Healthy Green Bean Casserole made dairy-free and gluten-free is a marvelously flavorful side dish perfect for any gathering! This healthier keto green bean casserole recipe is fun to assemble and is the ultimate crowd-pleaser. Low-carb, creamy and delicious!
Welcome to my newest obsession.
Truthfully, I was never a huge fan of green bean casserole… That is…until I made this recipe.
No lie. As it turns out, a good, fresh, health-conscious green bean casserole is actually ultra palate-pleasing! Now I feel as though I need to make up for lost time and put this beauty on repeat!
While this healthy green bean casserole is more involved than most of the recipes I post, the way I see it is we typically make a dish like this for a special occasion and special occasions call for special food.
Let me tell you, this casserole is AMAZING! It is well-worth the time and effort, is much healthier than classic green bean casserole, and will most definitely wow your guests!
There are four main parts to preparing this recipe: caramelizing the onions for the topping, cooking the green beans, preparing the sauce, and finally, making the casserole itself.
Each step is super easy! If you look at the recipe as a series of steps, it won’t seem as daunting. Pro Tip: Read the whole recipe before you begin it so that you can figure out the best way of fitting it into your day.
Great news!: This casserole saves very well, so you can prepare it up to 4 days before the holiday feast or your big event.
Ingredients for Healthy Green Bean Casserole:
Crispy Onion Topping: Onions and almond flour. We caramelize a couple of onions to perfection then toss them in almond flour for the crispy onion topping.
I will say, the topping does not turn out as crispy as the iconic crispy onions on traditional green bean casserole. Just thought I would mention that to set the expectation that the topping is more of a flavor blaster than it is a textural element.
Dairy-Free Sauce: Bacon, mushrooms, garlic, coconut milk, Italian seasoning, nutmeg, sea salt, gluten-free flour. Bacon is cooked to render fat in order to saute the mushrooms and garlic. Coconut milk is added to this, along with seasonings and flour to make a creamy dreamy dairy-free sauce. This mixture takes the place of condensed cream of mushroom soup from the traditional version.

·····

(Exercise aim)
Answer these questions using the green bean casserole recipe above.
(a) How far ahead of an event can the casserole be prepared?
(b) In what are the caramelized onions tossed to make the topping?
(c) Which ingredient from the traditional version does the dairy-free sauce replace?

(Recorded data)
·····

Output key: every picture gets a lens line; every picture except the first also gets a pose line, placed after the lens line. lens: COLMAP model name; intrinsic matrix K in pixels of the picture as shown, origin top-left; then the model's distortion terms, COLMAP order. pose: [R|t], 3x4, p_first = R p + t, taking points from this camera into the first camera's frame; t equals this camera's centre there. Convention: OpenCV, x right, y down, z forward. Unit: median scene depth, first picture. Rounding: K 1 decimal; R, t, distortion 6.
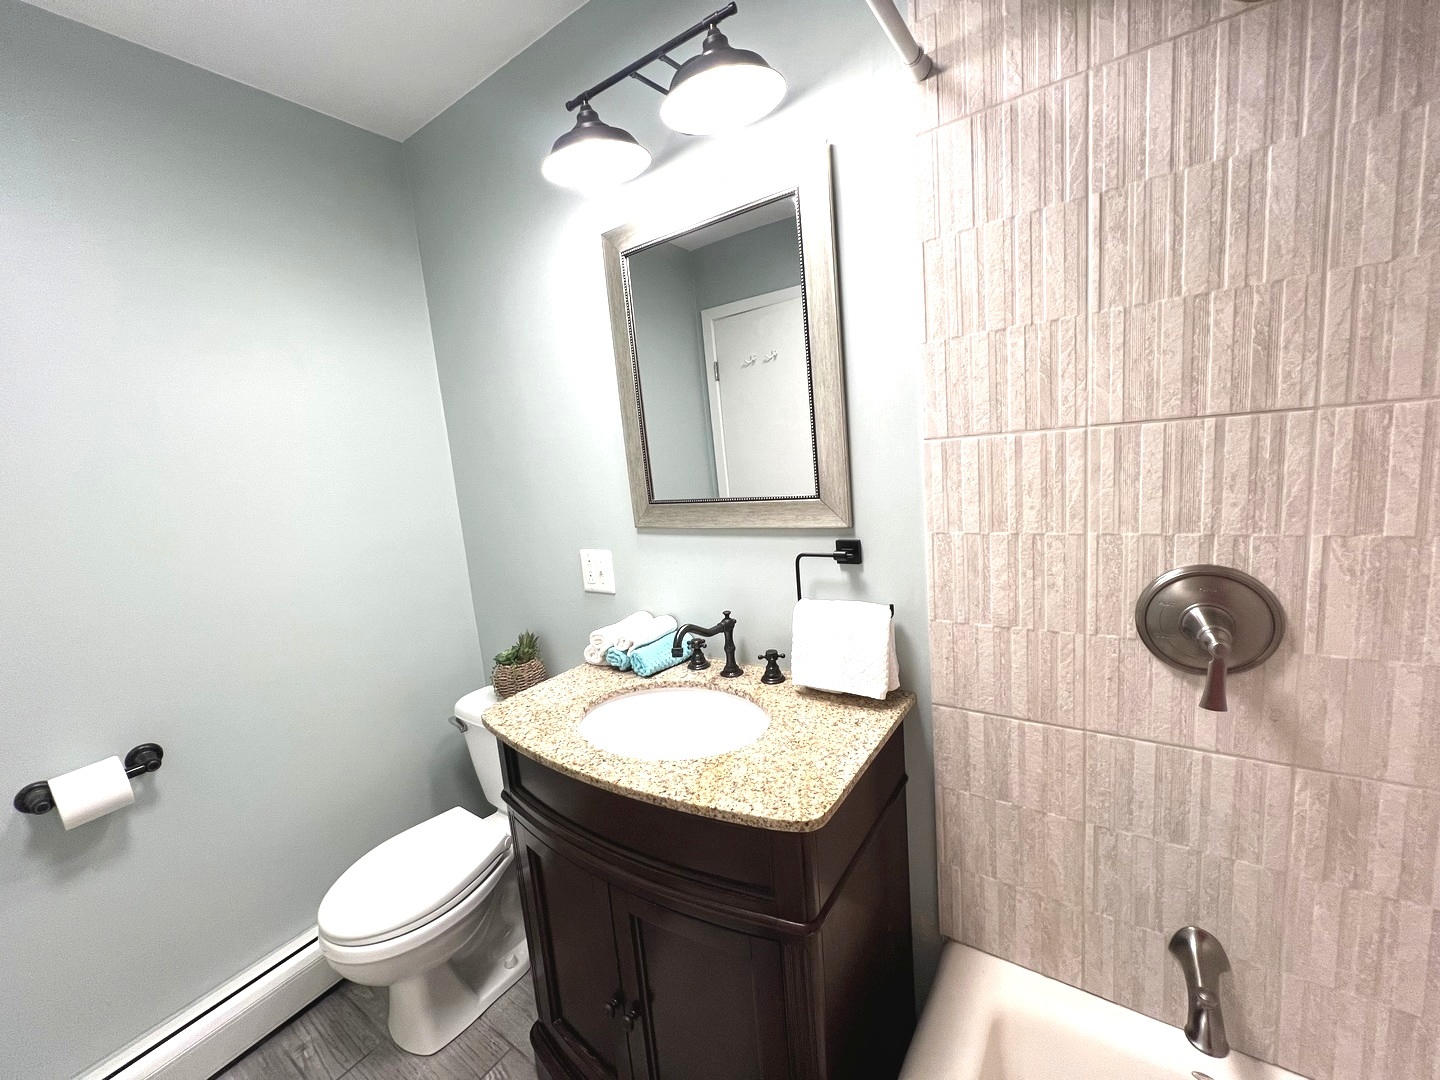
lens RADIAL K [[578.0, 0, 722.6], [0, 578.0, 539.1], [0, 0, 1]] dist [-0.001018, 0.000547]
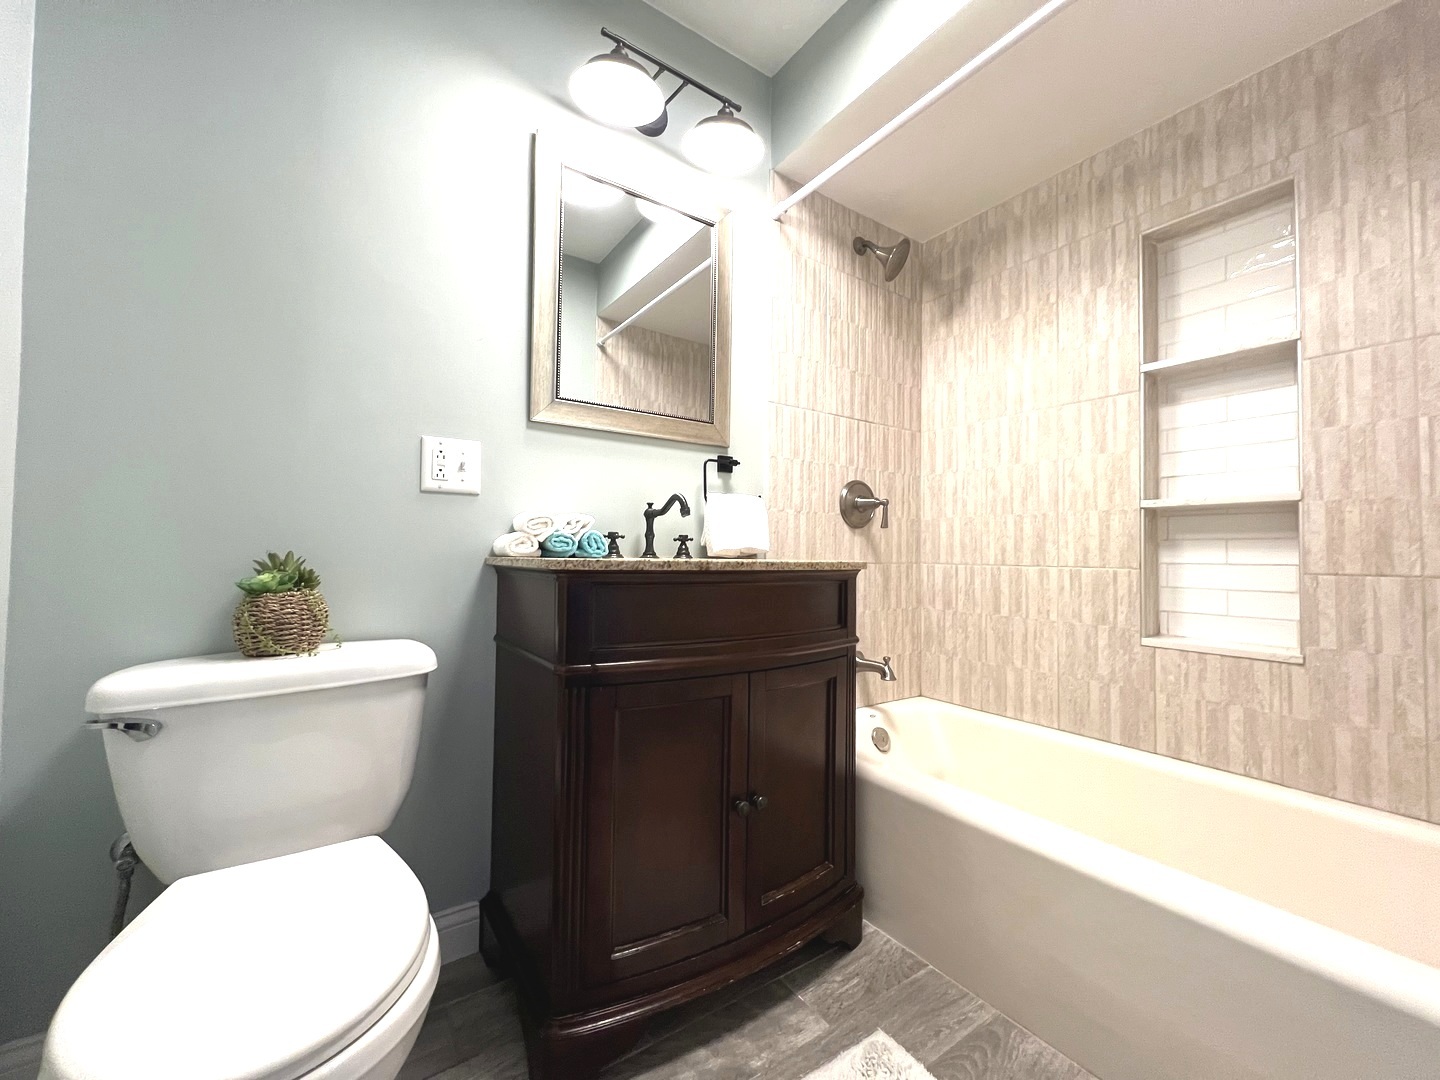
lens RADIAL K [[578.0, 0, 722.3], [0, 578.0, 538.3], [0, 0, 1]] dist [-0.001018, 0.000547]
pose [[0.358318, 0.112133, 0.926841, -1.481685], [0.092619, 0.983594, -0.154806, 0.571500], [-0.928994, 0.141313, 0.342054, 0.698147]]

·····

(Result)
(a) Up to 4 days before the event.
(b) Almond flour.
(c) Condensed cream of mushroom soup.